Résolution de problèmes
Les programmes de l’école primaire mettent « la résolution de problèmes au centre des activités mathématiques de l’élève ». Le programme du cycle 3 établit une liste de compétences générales concernant la résolution de problèmes à acquérir :
- utiliser ses connaissances pour traiter des problèmes ;
- chercher et produire une solution originale dans un problème de recherche ; - mettre en oeuvre un raisonnement, articuler les différentes étapes d’une solution ;
- formuler et communiquer sa démarche et ses résultats par écrit et les exposer oralement ; - contrôler et discuter la pertinence ou la vraisemblance d’une solution;
- identifier des erreurs dans une solution en distinguant celles qui sont relatives au choix d’une procédure de celles qui interviennent dans sa mise en oeuvre ;
- argumenter à propos de la validité d’une solution.
A l’école primaire :
Des conseils pour la mise en œuvre de la démarche de résolution de problème sont détaillés dans les deux documents d’accompagnement des programmes de mathématiques de l’école primaire « Les problèmes pour chercher » et « Résolution de problèmes et apprentissages : des solutions personnelles vers les solutions expertes ».
Au collège :
Ces compétences sont évidemment complétées tout au long du collège. On se référera sur ce point à l’introduction générale pour le collège du programme de mathématiques (BO Hors série N° 5 du 9 septembre 2004).
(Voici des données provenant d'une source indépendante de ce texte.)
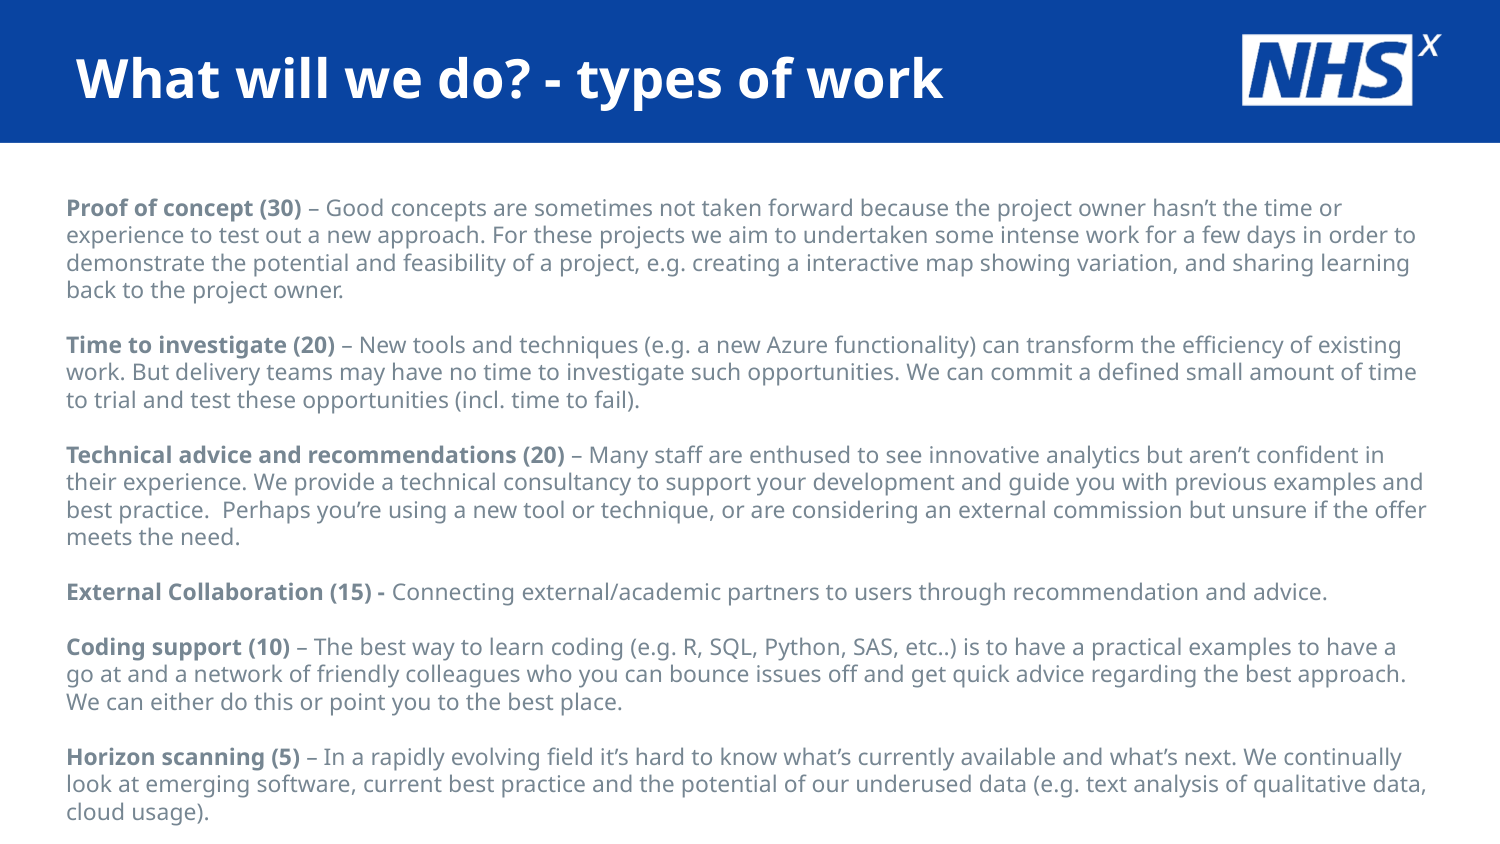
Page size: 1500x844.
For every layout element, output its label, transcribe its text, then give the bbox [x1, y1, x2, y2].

Deux exemples illustrent la résolution de problèmes en classe de sixième, l’un issu d’un exercice donné en classe de CM2 qui fait appel à la notion de multiple (voir les fichiers
« Quand Nicolas.doc » et « Nicolas.xls », l’autre, au cœur du programme de sixième met en jeu les propriétés des diagonales du rectangle et la définition du cercle (voir les fichiers
« Rectangle et cercle.doc », « rectanglecercle.g2w ».
Il est important de continuer de proposer ce genre de problèmes en sixième, en prévoyant un scénario de classe qui laisse suffisamment de temps aux élèves pour une recherche véritable et la confrontation de leurs idées sous la direction du professeur. Ceci représente une difficulté pour le professeur qui peut être tenté d’intervenir trop rapidement. De plus, il est nécessaire de montrer aux élèves que certaines vérifications ont en fait le statut de réciproque, de mettre en évidence auprès des élèves les connaissances qui ont été construites à cette occasion, que ce soit une notion ou que ce soit une démarche mathématique.